**TEXTE DONNÉ:**

────────────────────

Iduma Emmanuelle, You are So Loved and Lovely – Wura-Natasha Ogunji, Ruby Onyinyechi Amanze, cat. d’exp., Friedman Gallery, New York, 2019
→Van Dyke Kristina & Silva Silva, The Progress of Love, cat. d’exp., Yale University Press, New Haven, 2013
A Slice through the World: Contemporary Artists’ Drawings, MAO (Museum of Modern Art Oxford), 2018, Oxford, 2018
Plasticienne et performeuse états-unienne et nigériane.

────────────────────

**CONSIGNE:** Recopiez intégralement le texte donné, sans rien y changer. La liste n'a aucun lien avec le texte donné.

**EXTRAITS DE DONNÉES:**
────────────────────

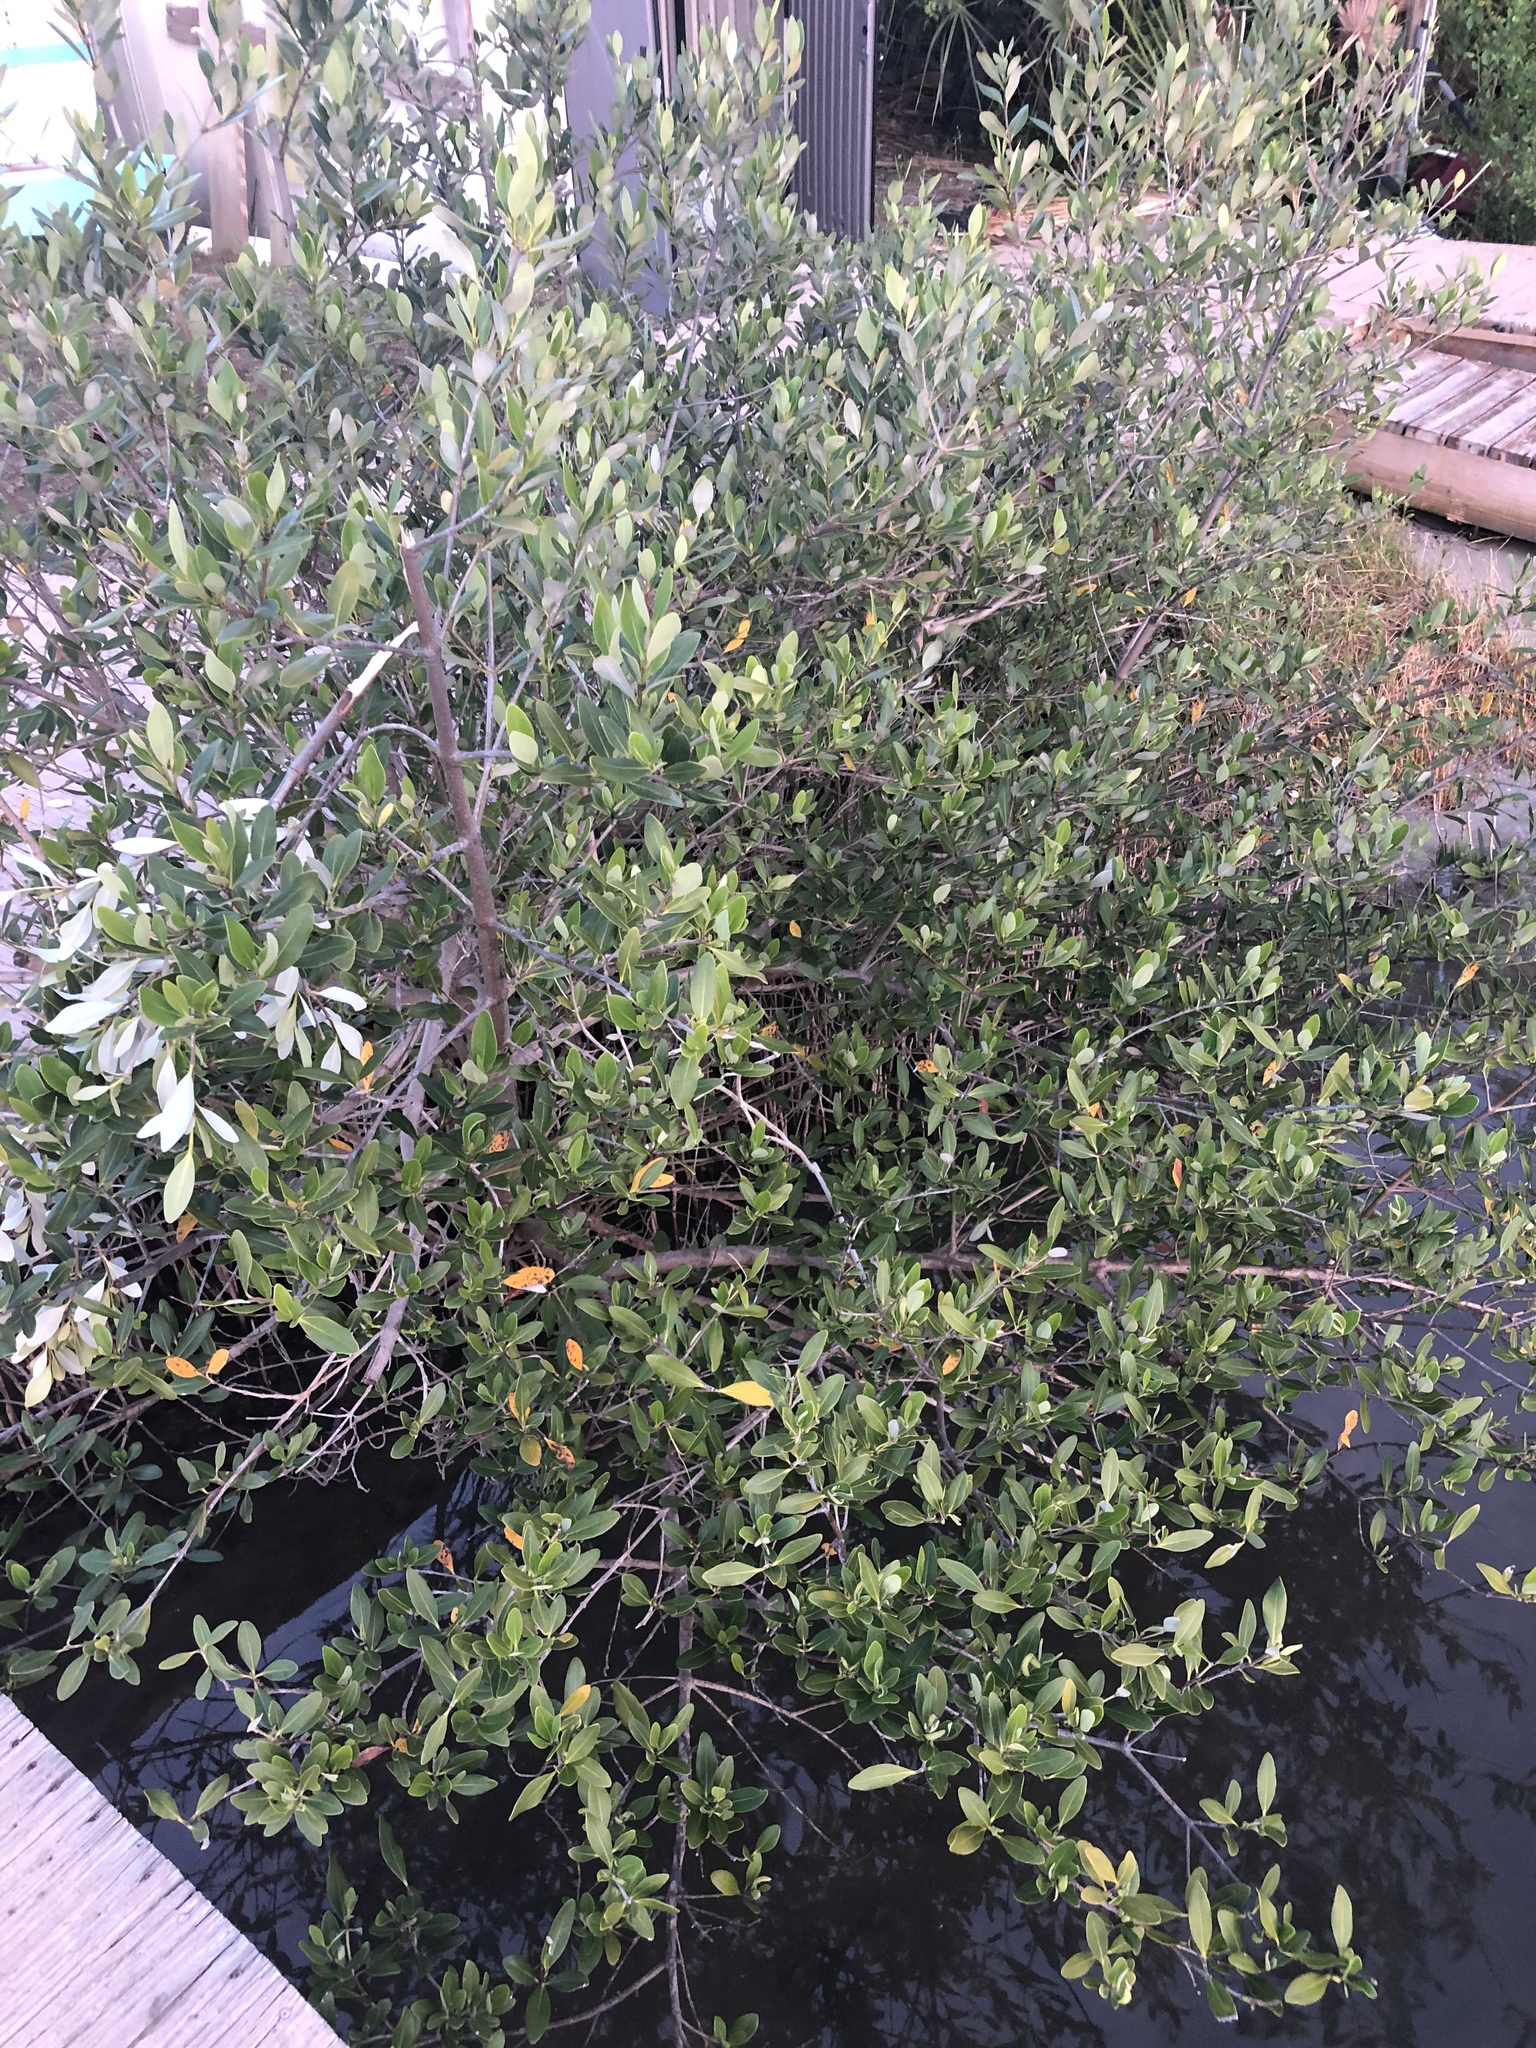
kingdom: Plantae
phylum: Tracheophyta
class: Magnoliopsida
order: Lamiales
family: Acanthaceae
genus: Avicennia
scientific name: Avicennia germinans
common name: Black mangrove
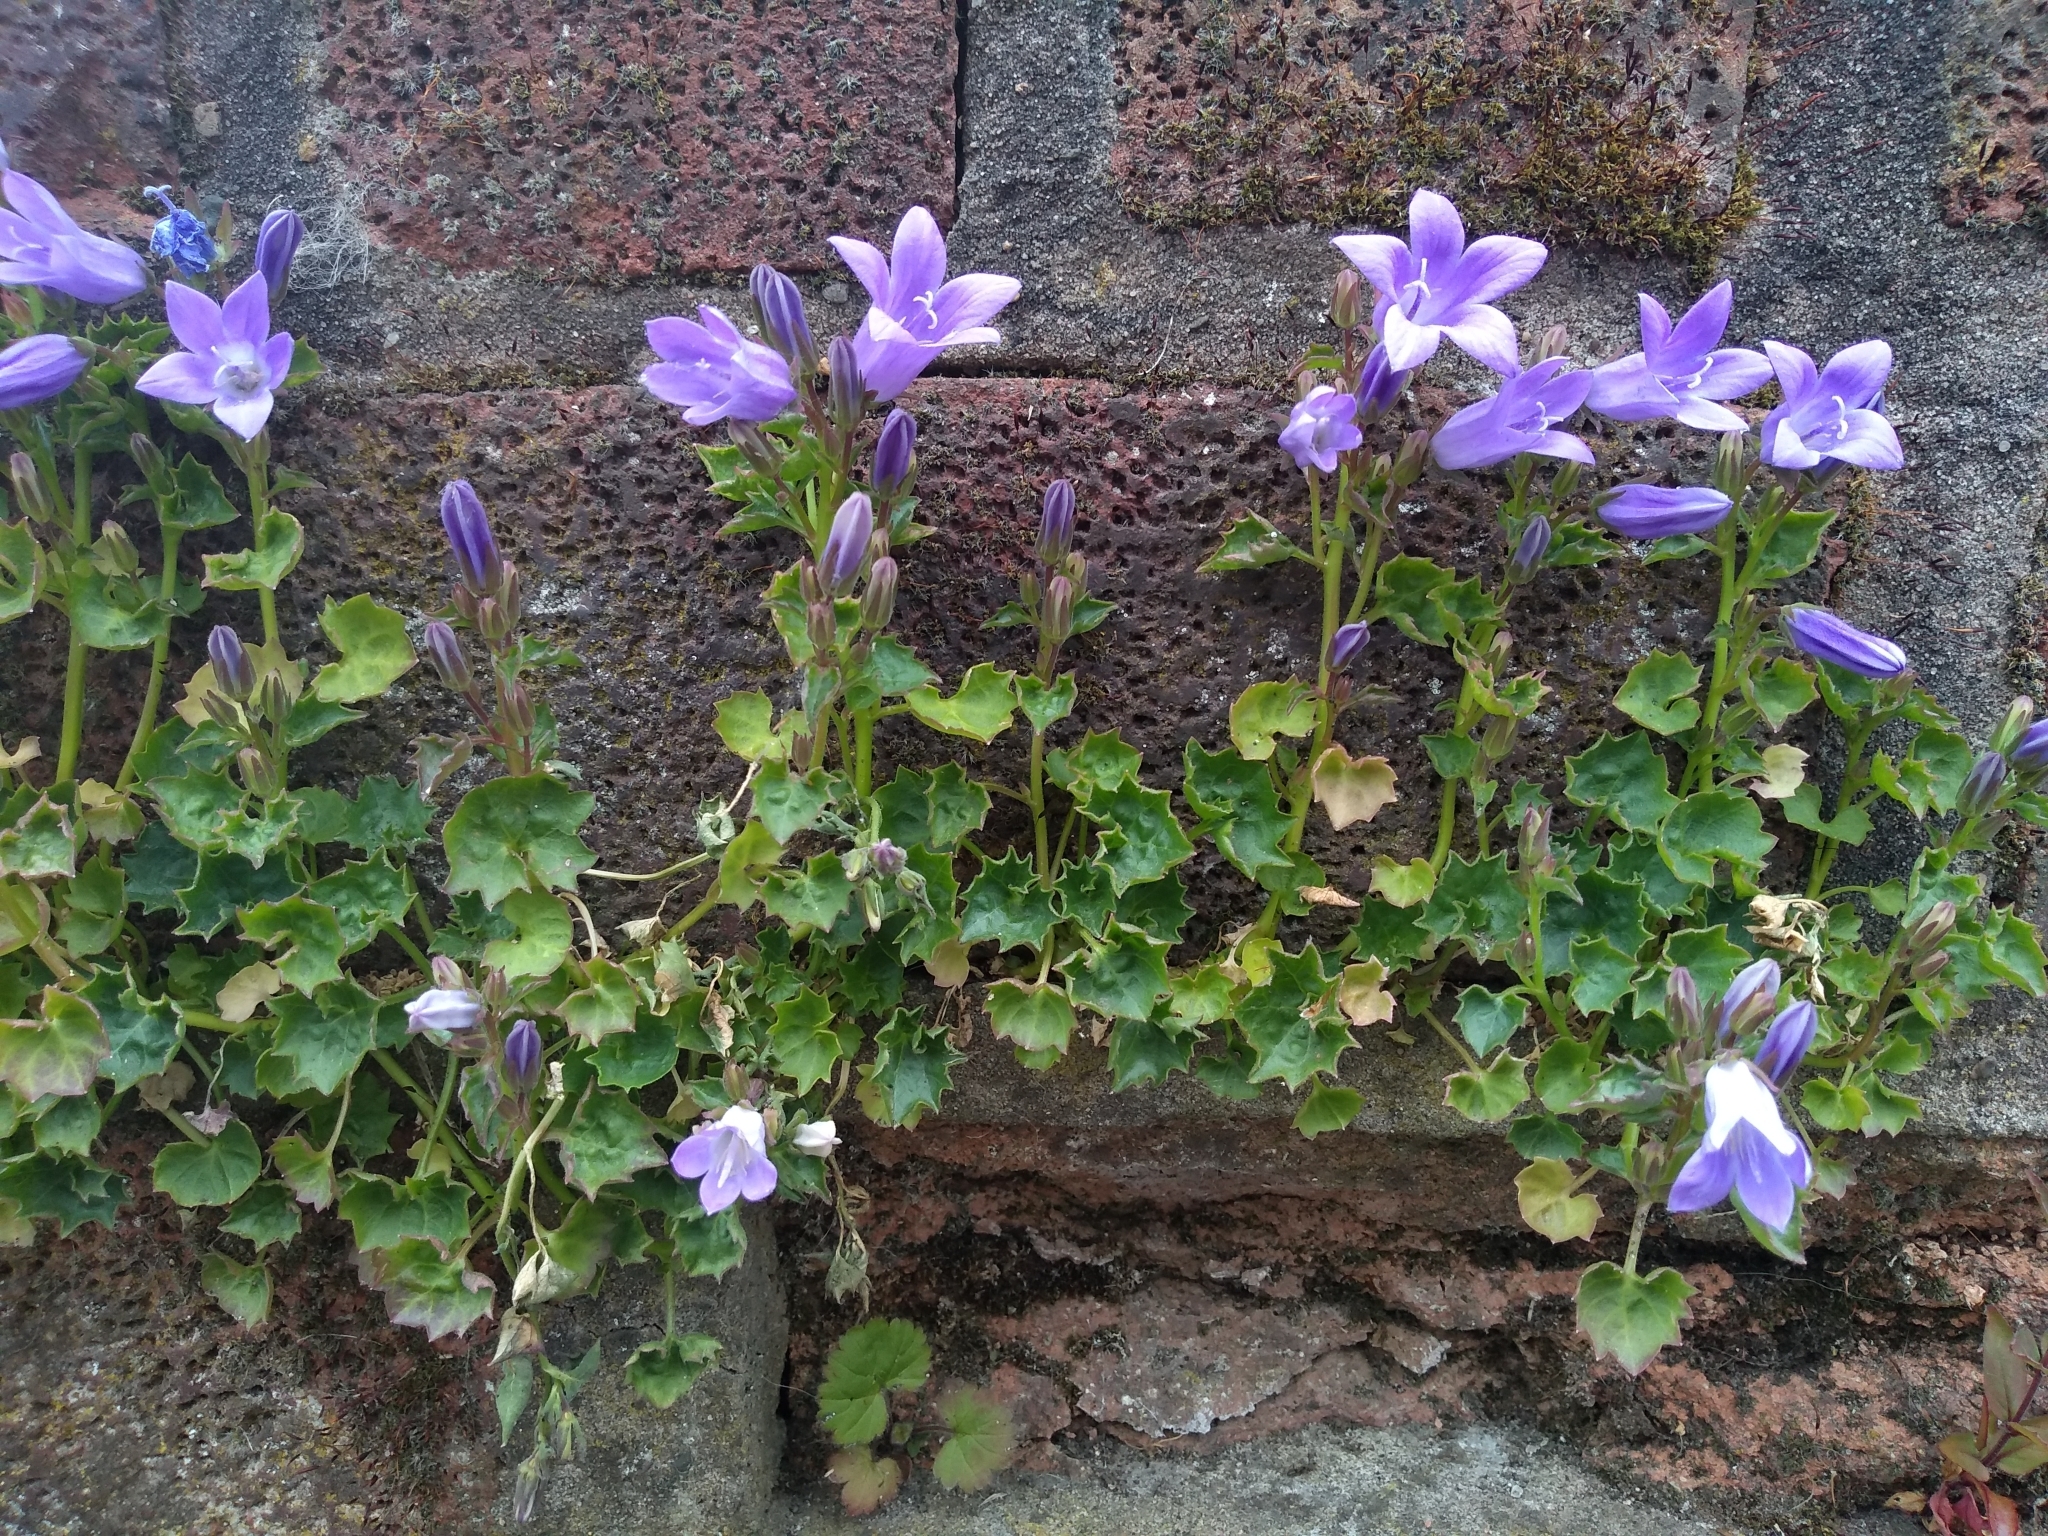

────────────────────

**CORRIGÉ:**
Iduma Emmanuelle, You are So Loved and Lovely – Wura-Natasha Ogunji, Ruby Onyinyechi Amanze, cat. d’exp., Friedman Gallery, New York, 2019
→Van Dyke Kristina & Silva Silva, The Progress of Love, cat. d’exp., Yale University Press, New Haven, 2013
A Slice through the World: Contemporary Artists’ Drawings, MAO (Museum of Modern Art Oxford), 2018, Oxford, 2018
Plasticienne et performeuse états-unienne et nigériane.